* _Data extract_
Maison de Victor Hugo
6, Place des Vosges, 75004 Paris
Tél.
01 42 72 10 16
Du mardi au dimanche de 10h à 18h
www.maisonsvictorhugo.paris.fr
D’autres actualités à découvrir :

* _Task to carry out_
Retype every line of this listing, keeping each one word for word.

* _Final answer_
Maison de Victor Hugo
6, Place des Vosges, 75004 Paris
Tél.
01 42 72 10 16
Du mardi au dimanche de 10h à 18h
www.maisonsvictorhugo.paris.fr
D’autres actualités à découvrir :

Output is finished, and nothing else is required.